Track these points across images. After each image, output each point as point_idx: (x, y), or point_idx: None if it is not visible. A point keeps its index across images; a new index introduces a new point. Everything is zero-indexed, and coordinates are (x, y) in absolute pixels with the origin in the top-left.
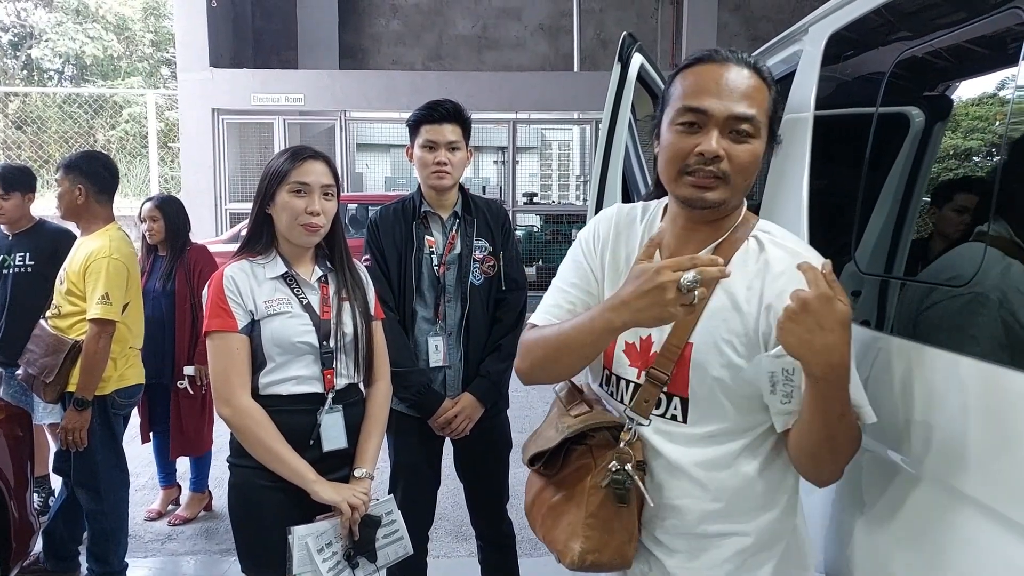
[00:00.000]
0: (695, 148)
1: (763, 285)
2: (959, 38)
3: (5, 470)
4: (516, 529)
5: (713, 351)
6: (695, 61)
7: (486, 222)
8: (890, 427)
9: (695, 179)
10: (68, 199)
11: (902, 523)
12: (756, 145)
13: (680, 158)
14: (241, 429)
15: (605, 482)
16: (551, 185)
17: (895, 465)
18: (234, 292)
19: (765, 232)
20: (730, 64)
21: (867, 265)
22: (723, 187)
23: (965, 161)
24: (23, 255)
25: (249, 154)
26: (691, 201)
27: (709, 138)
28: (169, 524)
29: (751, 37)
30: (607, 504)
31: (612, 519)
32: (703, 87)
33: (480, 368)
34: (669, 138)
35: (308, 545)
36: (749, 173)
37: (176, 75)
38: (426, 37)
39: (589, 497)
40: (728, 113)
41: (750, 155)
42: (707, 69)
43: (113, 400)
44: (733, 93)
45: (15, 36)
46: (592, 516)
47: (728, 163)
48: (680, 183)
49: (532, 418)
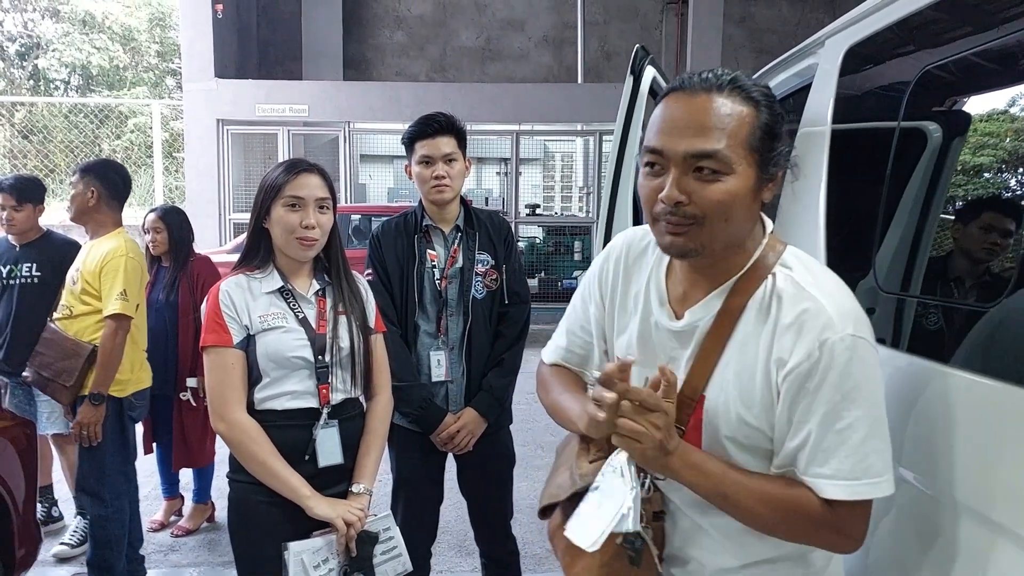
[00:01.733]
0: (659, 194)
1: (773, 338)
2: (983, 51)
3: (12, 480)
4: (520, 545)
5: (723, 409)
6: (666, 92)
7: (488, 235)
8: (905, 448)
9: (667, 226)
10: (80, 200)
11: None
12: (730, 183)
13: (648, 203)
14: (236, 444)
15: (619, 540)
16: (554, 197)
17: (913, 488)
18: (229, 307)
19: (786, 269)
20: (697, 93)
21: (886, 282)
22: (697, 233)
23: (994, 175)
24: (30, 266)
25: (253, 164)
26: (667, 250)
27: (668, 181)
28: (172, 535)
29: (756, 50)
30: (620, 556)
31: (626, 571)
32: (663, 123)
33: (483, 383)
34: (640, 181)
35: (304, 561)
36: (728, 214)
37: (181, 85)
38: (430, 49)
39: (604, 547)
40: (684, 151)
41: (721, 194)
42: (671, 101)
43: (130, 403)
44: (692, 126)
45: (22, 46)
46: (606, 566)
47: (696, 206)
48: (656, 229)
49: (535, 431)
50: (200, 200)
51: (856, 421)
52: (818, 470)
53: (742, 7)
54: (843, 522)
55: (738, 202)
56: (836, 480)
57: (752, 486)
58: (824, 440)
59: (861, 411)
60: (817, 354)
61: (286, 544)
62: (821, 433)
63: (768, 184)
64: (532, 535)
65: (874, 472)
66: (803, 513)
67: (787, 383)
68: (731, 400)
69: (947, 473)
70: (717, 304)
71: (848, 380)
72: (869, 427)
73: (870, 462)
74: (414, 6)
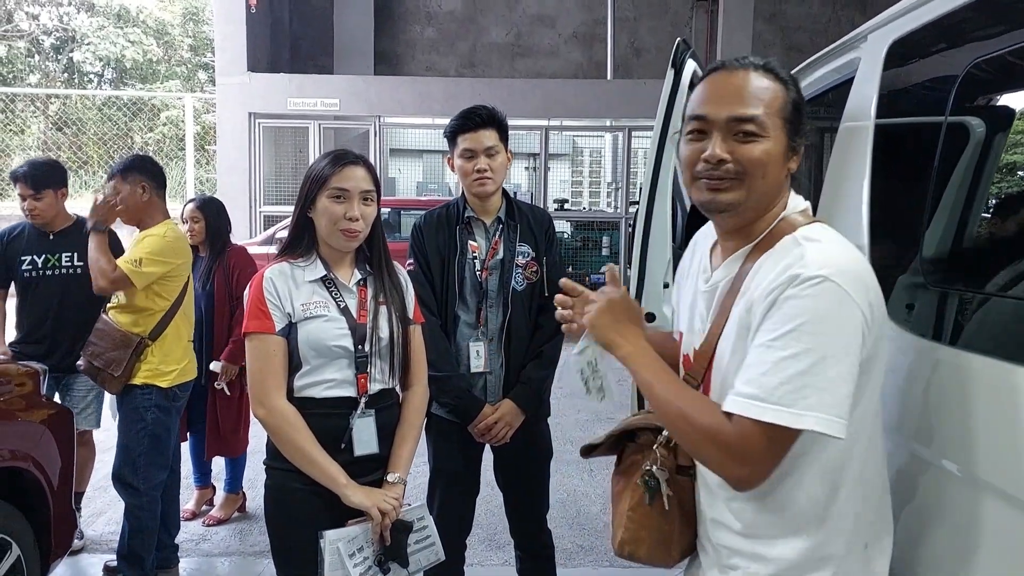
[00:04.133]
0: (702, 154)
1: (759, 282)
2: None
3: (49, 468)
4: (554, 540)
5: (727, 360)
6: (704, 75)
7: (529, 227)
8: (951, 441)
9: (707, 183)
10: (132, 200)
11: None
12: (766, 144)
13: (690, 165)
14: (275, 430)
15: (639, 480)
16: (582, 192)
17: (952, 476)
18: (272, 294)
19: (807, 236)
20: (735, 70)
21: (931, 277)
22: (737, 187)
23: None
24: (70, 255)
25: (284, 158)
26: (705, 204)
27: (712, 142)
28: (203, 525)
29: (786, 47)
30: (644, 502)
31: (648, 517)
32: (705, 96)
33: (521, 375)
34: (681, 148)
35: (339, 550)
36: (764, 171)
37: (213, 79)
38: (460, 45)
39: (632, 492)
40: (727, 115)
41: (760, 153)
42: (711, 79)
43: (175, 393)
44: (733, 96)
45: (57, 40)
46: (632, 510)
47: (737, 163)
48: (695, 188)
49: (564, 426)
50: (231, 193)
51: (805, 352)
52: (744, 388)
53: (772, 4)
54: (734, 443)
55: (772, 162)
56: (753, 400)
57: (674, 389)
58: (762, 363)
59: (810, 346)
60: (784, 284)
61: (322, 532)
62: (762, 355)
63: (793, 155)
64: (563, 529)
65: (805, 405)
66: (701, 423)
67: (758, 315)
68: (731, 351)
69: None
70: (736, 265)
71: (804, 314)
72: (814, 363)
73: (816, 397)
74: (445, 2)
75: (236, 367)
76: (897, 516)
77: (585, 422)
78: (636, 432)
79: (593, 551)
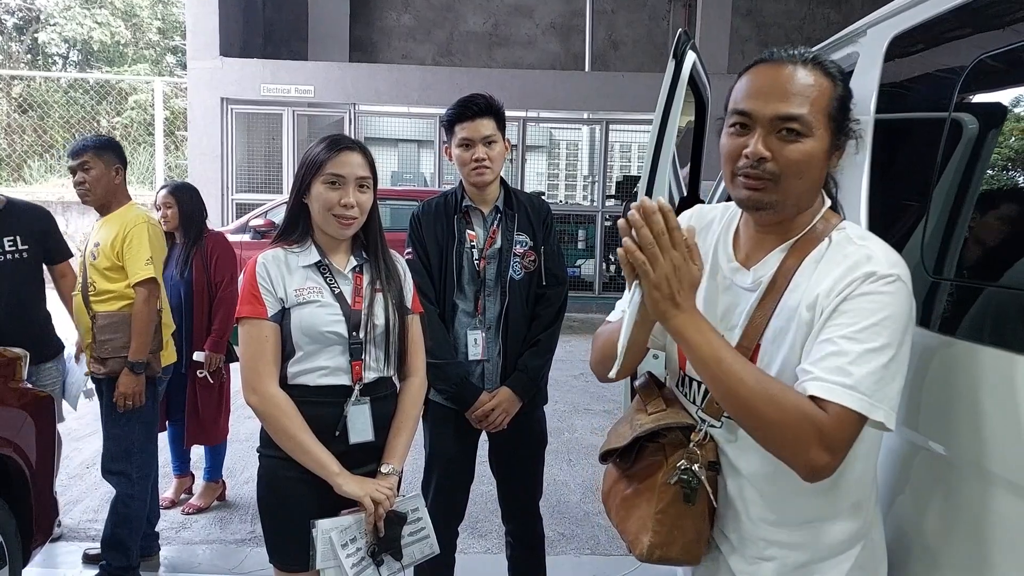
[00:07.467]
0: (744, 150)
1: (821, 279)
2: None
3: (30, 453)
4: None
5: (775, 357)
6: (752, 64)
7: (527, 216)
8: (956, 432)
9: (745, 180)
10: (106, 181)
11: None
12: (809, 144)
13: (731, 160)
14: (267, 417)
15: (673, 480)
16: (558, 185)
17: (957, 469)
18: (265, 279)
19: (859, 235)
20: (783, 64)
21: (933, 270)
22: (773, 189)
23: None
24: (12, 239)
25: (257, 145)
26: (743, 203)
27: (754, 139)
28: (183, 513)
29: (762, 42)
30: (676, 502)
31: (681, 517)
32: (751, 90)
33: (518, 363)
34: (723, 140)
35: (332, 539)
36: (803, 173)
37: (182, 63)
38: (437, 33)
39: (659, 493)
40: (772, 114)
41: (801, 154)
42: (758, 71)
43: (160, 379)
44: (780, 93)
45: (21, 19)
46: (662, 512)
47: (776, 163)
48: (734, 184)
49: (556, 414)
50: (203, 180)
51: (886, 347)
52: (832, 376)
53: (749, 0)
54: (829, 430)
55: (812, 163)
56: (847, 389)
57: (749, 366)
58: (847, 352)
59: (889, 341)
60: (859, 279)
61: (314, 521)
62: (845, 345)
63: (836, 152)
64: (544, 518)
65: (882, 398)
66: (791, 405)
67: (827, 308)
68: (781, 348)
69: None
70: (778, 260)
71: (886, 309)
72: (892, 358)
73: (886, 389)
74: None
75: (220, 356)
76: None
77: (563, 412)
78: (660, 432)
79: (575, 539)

* * *

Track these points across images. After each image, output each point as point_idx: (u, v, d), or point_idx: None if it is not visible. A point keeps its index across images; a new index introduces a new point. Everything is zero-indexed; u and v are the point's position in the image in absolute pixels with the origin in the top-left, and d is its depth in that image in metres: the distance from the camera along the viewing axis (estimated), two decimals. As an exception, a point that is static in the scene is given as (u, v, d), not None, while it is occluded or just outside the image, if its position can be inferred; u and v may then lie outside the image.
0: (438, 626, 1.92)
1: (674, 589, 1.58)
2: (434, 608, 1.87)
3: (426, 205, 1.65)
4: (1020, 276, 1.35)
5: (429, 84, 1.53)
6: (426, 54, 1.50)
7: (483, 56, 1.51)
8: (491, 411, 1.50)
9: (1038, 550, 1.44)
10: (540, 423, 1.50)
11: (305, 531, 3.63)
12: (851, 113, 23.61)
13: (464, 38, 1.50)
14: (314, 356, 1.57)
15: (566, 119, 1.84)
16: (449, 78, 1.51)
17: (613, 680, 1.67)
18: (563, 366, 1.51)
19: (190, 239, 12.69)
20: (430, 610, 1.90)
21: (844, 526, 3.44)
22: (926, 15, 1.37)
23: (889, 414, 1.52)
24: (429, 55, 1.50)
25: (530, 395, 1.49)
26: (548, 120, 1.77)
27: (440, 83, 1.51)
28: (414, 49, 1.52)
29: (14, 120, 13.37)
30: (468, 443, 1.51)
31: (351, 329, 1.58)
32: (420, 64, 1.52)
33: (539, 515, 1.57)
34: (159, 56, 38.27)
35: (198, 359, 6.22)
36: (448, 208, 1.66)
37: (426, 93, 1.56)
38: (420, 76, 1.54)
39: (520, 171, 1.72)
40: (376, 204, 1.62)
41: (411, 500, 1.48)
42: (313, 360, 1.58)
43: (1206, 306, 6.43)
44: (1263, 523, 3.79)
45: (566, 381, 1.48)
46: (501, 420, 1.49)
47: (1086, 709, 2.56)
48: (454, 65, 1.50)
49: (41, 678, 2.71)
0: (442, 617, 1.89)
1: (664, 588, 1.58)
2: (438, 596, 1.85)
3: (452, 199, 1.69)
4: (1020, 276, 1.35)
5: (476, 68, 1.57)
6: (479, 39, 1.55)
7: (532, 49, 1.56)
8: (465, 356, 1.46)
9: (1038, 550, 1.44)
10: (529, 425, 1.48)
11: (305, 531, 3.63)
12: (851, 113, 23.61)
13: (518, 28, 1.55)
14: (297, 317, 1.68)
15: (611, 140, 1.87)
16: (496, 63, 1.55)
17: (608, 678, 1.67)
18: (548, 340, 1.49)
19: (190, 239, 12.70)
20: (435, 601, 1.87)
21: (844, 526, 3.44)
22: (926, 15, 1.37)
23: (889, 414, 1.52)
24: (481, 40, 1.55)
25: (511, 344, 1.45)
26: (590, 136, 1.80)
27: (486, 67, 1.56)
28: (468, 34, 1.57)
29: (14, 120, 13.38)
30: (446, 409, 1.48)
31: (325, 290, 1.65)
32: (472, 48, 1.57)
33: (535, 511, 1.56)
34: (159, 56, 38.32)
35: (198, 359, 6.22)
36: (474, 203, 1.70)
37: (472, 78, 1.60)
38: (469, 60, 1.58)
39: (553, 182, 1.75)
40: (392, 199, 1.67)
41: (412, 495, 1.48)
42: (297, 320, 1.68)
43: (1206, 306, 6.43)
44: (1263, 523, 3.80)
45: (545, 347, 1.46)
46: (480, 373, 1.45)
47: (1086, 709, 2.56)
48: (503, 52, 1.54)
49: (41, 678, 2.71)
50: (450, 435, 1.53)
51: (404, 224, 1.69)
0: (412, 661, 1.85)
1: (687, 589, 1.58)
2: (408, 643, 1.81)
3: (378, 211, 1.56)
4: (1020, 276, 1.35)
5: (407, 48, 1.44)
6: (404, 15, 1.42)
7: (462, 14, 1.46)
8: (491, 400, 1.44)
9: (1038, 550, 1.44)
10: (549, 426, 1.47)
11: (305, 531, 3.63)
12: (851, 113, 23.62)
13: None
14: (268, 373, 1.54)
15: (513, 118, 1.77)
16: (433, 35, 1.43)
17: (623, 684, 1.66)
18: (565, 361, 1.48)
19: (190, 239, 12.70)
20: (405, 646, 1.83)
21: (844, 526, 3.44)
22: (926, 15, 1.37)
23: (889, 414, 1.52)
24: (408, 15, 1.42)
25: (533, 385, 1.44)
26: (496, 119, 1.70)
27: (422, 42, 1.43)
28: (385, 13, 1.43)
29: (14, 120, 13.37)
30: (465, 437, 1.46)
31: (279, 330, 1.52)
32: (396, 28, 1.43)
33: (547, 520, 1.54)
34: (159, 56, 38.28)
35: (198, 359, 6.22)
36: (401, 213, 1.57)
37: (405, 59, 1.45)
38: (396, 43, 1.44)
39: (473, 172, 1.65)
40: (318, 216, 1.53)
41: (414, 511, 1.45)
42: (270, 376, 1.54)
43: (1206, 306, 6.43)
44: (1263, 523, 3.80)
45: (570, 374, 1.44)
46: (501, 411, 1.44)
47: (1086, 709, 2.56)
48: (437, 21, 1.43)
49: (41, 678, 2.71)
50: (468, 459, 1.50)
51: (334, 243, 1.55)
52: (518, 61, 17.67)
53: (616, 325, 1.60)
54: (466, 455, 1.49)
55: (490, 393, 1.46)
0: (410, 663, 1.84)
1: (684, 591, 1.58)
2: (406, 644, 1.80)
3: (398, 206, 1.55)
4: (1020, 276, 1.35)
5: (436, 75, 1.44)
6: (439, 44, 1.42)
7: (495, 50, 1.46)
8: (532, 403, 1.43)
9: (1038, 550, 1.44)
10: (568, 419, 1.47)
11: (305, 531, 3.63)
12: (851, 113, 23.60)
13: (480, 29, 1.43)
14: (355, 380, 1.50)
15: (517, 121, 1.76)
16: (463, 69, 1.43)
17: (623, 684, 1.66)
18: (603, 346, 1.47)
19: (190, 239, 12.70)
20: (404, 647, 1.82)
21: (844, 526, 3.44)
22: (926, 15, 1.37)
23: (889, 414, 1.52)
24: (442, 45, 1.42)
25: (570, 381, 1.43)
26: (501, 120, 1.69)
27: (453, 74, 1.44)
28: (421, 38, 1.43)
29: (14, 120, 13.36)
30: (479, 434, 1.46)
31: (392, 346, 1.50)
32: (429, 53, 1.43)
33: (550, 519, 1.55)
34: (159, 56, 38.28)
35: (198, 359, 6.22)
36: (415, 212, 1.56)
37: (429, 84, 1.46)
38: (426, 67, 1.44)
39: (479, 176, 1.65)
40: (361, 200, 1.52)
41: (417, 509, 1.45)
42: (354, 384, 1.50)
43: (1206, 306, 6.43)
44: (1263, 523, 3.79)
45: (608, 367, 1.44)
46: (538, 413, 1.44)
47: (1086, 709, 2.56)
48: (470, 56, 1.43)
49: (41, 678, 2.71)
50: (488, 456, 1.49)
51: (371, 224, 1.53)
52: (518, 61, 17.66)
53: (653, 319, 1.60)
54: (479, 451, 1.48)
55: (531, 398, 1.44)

● WHAT IS NEEDED
Above are the records. Copy word for word only their lines from the one holding "37: (176, 75)" through the one holding "66: (803, 513)", both included, and skip the images.

● COMPLETED EXERCISE
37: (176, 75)
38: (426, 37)
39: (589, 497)
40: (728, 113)
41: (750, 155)
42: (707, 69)
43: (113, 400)
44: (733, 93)
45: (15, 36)
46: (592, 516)
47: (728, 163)
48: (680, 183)
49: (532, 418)
[00:01.733]
0: (659, 194)
1: (773, 338)
2: (983, 51)
3: (12, 480)
4: (520, 545)
5: (723, 409)
6: (666, 92)
7: (488, 235)
8: (905, 448)
9: (667, 226)
10: (80, 200)
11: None
12: (730, 183)
13: (648, 203)
14: (236, 444)
15: (619, 540)
16: (554, 197)
17: (913, 488)
18: (229, 307)
19: (786, 269)
20: (697, 93)
21: (886, 282)
22: (697, 233)
23: (994, 175)
24: (30, 266)
25: (253, 164)
26: (667, 250)
27: (668, 181)
28: (172, 535)
29: (756, 50)
30: (620, 556)
31: (626, 571)
32: (663, 123)
33: (483, 383)
34: (640, 181)
35: (304, 561)
36: (728, 214)
37: (181, 85)
38: (430, 49)
39: (604, 547)
40: (684, 151)
41: (721, 194)
42: (671, 101)
43: (130, 403)
44: (692, 126)
45: (22, 46)
46: (606, 566)
47: (696, 206)
48: (656, 229)
49: (535, 431)
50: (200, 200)
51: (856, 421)
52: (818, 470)
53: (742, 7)
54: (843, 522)
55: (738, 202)
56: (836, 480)
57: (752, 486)
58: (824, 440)
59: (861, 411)
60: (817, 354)
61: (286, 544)
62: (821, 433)
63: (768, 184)
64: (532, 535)
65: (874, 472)
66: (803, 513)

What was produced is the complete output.